Using new primary sources, Bach proves that Riefenstahl was not compelled to make “Triumph of the Will,” as she maintained until her death in 2003. Rather, she specifically requested permission to direct the film that institutionalized the so-called “fascist aesthetic.” Furthermore, although Riefenstahl was adamant about the purely documentary nature of her work, Bach argues convincingly that “Triumph” is not a straightforward depiction of the 1934 Nuremberg Rally.

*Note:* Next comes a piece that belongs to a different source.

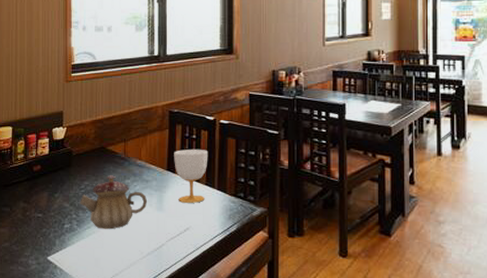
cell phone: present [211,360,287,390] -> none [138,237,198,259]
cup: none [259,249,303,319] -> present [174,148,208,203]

The famous call-and-response Labor Service sequence in which workers proudly state their hometowns (Q: “Where do you come from, comrade?” A: “I come from Friesland”) was carefully choreographed and rehearsed upward of 50 times. Hitler’s arrival by air lacks, in Bach’s words, “any objective authenticity”: After introductory titles proclaim the “rebirth of Germany,” a small plane glides through the sky and cloud banks drift apart as sunlight floods the screen.

Bach also puts to rest the notion that Riefenstahl knew nothing of the racial policies that led to the Final Solution. After Hitler invaded Poland, Riefenstahl obtained war-correspondent status and traveled to Konskie, where she witnessed the murder of unarmed Jewish civilians. In September 1942 she visited Maxglan, a Gypsy internment camp, and requisitioned 23 prisoners to serve as unpaid extras in “Tiefland,” an epic film financed by the Reich.

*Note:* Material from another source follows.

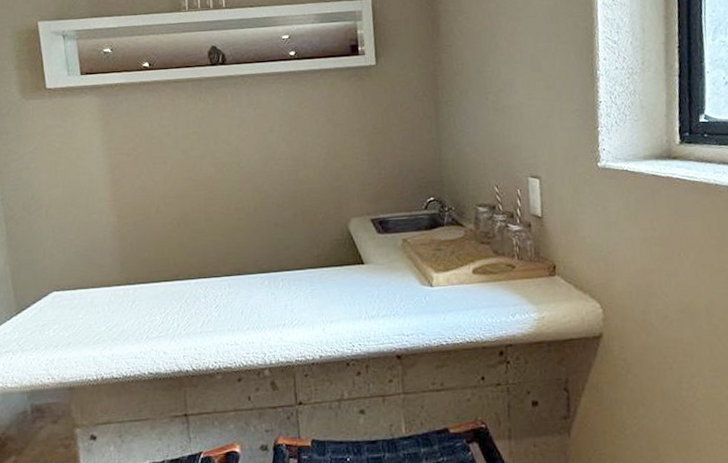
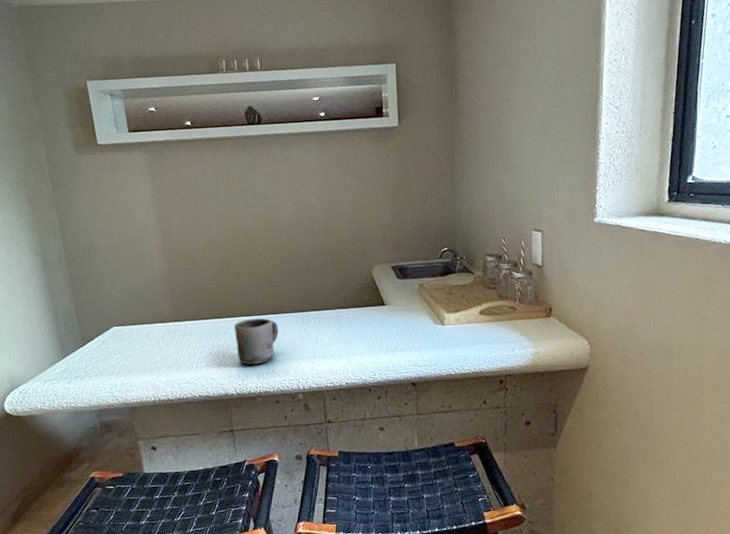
mug: none [190,280,243,336] -> present [234,318,279,365]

Riefenstahl, it seems clear, was not a virulent antisemite. As she mentioned whenever the opportunity arose, she had Jewish friends, colleagues and even, in her youth, a Jewish lover. Bach makes the case that Riefenstahl was not motivated by political or racist zeal. Rather, she glorified Hitler because she was an opportunist with no moral compass. It was her lifelong ambition to become a famous artist — and if cozying up to the Führer was her best chance at fame, then ethics be damned.

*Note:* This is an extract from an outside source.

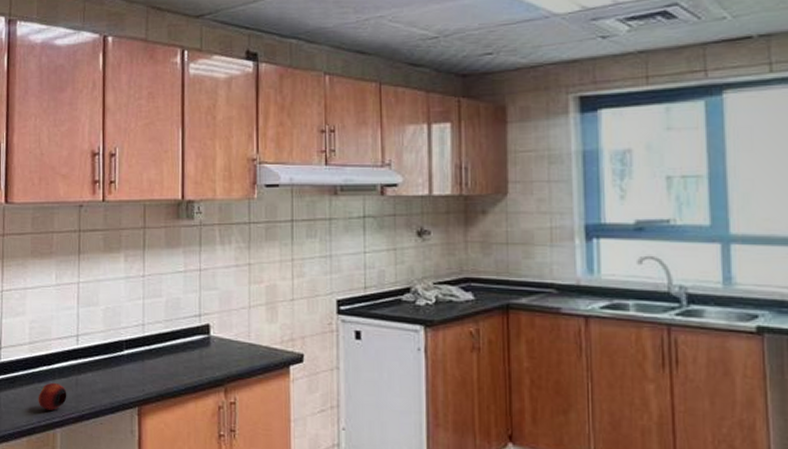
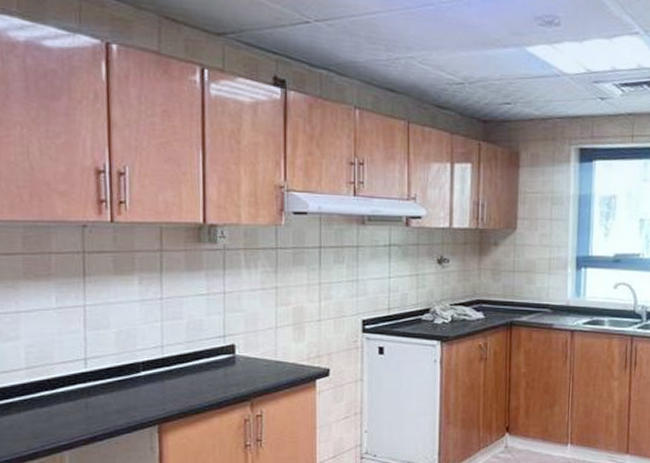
apple: present [38,383,67,410] -> none [40,407,75,434]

In 1949, the Baden State Commission on Political Purgation classified Riefenstahl as a “fellow traveler” (Mitläuferin) who had willingly served the Reich. It was a slap on the wrist that carried no prohibitions or penalties, the next-to-lowest of the five degrees of complicity. She never suffered for her work, and never acknowledged that her work had caused suffering. Without the onus of a more severe political classification, she was free to characterize herself as a guiltless naïf, and free to accuse skeptics of slander.

Bach accomplishes what the Baden Commission did not: He shows Riefenstahl as she really was. She was not a mere “fellow traveler,” not the object of “insolent lies,” but a pathological narcissist who used her talents to lionize Hitler and thus ease the path of the Nazi regime.

Juliet Lapidos is a freelance journalist living in Brooklyn.